Printing out "Hello World" is probably the most pointless thing you could spend time on. It wasn't always that way. Back in a time when getting ANY program to run on your computer was an achievement it made sense to have a consistent test to show that everything kind of worked.
Now a days all it takes is to download Xcode and make a new Swift playground and enter
print("Hello World")
No imports needed!
That took a lot less than 2 minutes!
Good thing we aren't going to stop there!

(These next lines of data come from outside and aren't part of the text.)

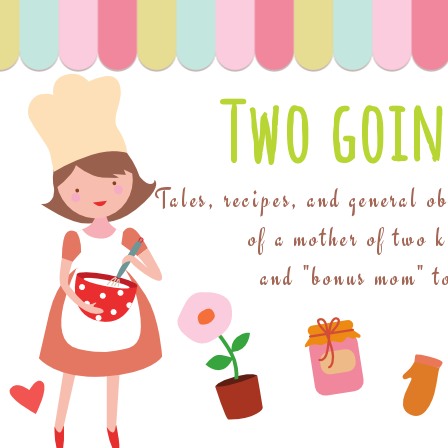
Two goin
Tales, recipes, and general o
of a mother of two 
and "bonus mom" to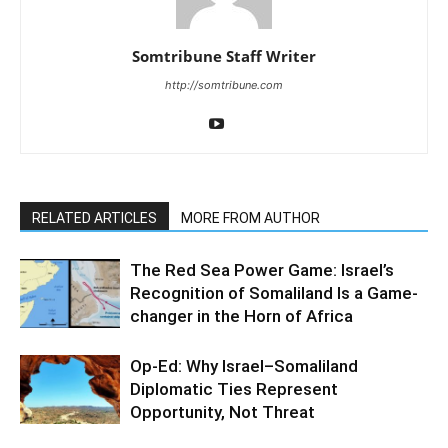
Somtribune Staff Writer
http://somtribune.com
RELATED ARTICLES
MORE FROM AUTHOR
The Red Sea Power Game: Israel’s
Recognition of Somaliland Is a Game-
changer in the Horn of Africa
Op-Ed: Why Israel–Somaliland
Diplomatic Ties Represent
Opportunity, Not Threat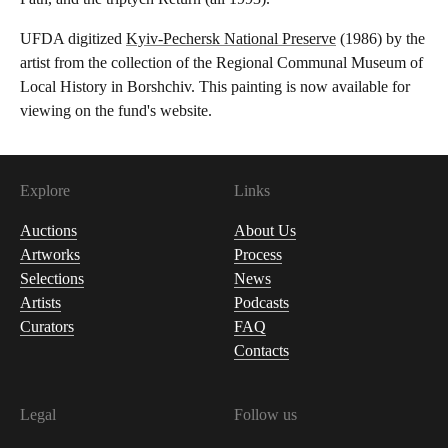
UFDA digitized
Kyiv-Pechersk National Preserve
(1986) by the
artist from the collection of the Regional Communal Museum of
Local History in Borshchiv. This painting is now available for
viewing on the fund's website.
Explore
Links
Auctions
About Us
Artworks
Process
Selections
News
Artists
Podcasts
Curators
FAQ
Contacts
Legal
Follow us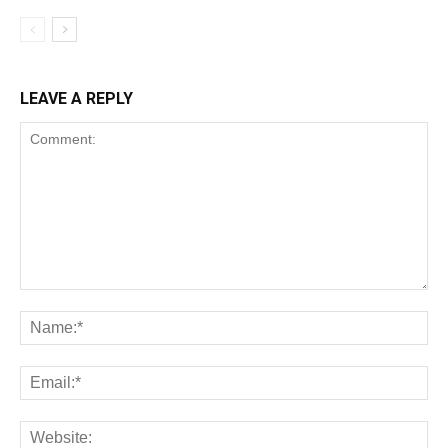
LEAVE A REPLY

A much better version is to print it vertically using a loop. (for extra credit try using the map function!)
H
e
l
l
oW
o
r
l
d
This helps you learn basic looping and string iteration.
let str = "Hello World"
for c in str {
print(c)
}
Makes sense! Still not 2 minutes
The last "Hello World" challenge I like to have people who are brand new to coding in Swift do is to start with the string "Hello World" and transform it by making the even letters upper case and the odd letter lowercase -> "hElLo wOrLd"
let str = "Hello World"
var outstr = ""
var i = 1
for c in str {
var tempStr = String(c)
if i % 2 == 0 {
tempStr = tempStr.uppercased()
}
else {
tempStr = tempStr.lowercased()
}
outstr.append(tempStr)
i += 1
}
print(outstr)
Explain?
- Create a string constant of "Hello World"
- Create a variable to hold the output
- Create a variable to hold the current letter count
- Loop through all the characters in the string
- Turn the character back into a String
- Modulus divide the count by 2 to find out if it is even or odd (If you don't understand click here)
- Stick the upper or lower case letter on the end of our output string
- Add 1 to the count since we are moving on to the next character
- Back to step 5 until we have finished with all the characters
You could improve that by...
It's a beginners example. Don't add complexity!
But at least use a bitwise and for speed!
You're not a beginner stop reading Hello World articles.